About the speaker: Kang Wei, Associate Professor, School of Biological Engineering, Dalian University of Technology. In 2008 and 2011, he received a bachelor's degree in biotechnology and a master's degree in preventive veterinary medicine from the School of Animal Husbandry and Veterinary Medicine of Jilin University. He obtained his doctorate and completed postdoctoral training in Professor Xia Jiang Laboratory, Department of Chemistry, the Chinese University of Hong Kong from 2013 to 2019. Dr. Kang Wei's main research interest is artificial protein complexes and their applications in synthetic biology. As the project leader, he has successively presided over two projects at or above the provincial and ministerial level, including one youth project of the National Natural Science Foundation and one special research assistant project of the Chinese Academy of Sciences, with a total contract amount of 1.07 million yuan. As the backbone of the project, he has participated in a number of projects of the Hong Kong Research Grants Council. Dr. Kang Wei published many SCI papers in Naturecommunications, ACSNano, Currentopinioninbiotechnology and other journals, with a cumulative impact factor of 50. He has participated in many international academic conferences, and in 2020, he was invited to give an invited report at the third Jingqing Forum of the China Chemical Society and won the best wall report of the branch venue of chemical biology. In 2016, he gave an oral presentation at Sunney and Irene Chan Lecture in Chemical Biology 2016, the annual chemical biology meeting in Hong Kong, China.

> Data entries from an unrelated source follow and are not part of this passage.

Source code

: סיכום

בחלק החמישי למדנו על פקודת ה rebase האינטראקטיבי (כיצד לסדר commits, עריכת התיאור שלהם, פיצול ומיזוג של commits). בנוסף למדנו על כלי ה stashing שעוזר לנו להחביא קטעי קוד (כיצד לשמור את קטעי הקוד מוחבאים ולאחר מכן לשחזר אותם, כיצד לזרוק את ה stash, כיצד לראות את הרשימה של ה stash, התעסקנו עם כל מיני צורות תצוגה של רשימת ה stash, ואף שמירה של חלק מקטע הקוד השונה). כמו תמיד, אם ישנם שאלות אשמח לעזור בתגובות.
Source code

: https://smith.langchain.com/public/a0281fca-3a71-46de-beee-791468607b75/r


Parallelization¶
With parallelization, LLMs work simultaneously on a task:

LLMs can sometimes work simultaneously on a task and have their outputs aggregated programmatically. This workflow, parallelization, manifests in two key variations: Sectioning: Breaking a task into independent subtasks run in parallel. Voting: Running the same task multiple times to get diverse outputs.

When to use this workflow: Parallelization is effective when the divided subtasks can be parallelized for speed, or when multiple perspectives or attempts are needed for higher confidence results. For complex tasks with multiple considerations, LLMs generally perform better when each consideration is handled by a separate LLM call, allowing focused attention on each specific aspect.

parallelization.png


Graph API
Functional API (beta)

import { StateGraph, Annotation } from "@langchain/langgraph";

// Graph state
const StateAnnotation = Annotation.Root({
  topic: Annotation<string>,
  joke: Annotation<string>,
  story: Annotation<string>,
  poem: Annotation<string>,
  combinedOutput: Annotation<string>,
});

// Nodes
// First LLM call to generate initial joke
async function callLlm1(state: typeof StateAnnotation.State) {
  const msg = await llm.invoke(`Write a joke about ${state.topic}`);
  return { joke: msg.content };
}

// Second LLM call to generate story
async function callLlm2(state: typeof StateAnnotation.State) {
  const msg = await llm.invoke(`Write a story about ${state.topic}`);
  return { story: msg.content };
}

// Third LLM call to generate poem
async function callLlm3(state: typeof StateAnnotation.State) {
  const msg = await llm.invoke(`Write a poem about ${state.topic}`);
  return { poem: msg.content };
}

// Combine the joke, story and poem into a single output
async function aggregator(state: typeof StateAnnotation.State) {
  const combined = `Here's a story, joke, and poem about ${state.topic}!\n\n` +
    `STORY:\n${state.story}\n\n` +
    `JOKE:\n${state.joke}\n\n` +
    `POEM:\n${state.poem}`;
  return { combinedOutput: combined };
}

Summary of the report: the cells in the bioreactor are similar to miniature chemical plants, carrying out thousands of chemical reactions all the time. However, these chemical reactions will produce cytotoxic metabolic wastes, some of which compete with each other. To ensure efficient and orderly intracellular reactions, the enzymes that catalyze multistep reactions in nature often do not exist free but form multienzyme complexes. On the one hand, the formation of a multienzyme complex can realize the orderly organization of enzymes and then realize the strict regulation of multienzyme catalytic reactions; on the other hand, the formation of tight multienzyme complexes can greatly shorten the transport distance of intermediate metabolites and protect unstable products to improve the reaction rate. Therefore, the simulation and construction of multienzyme complexes are receiving increasing attention from scientific and industrial circles.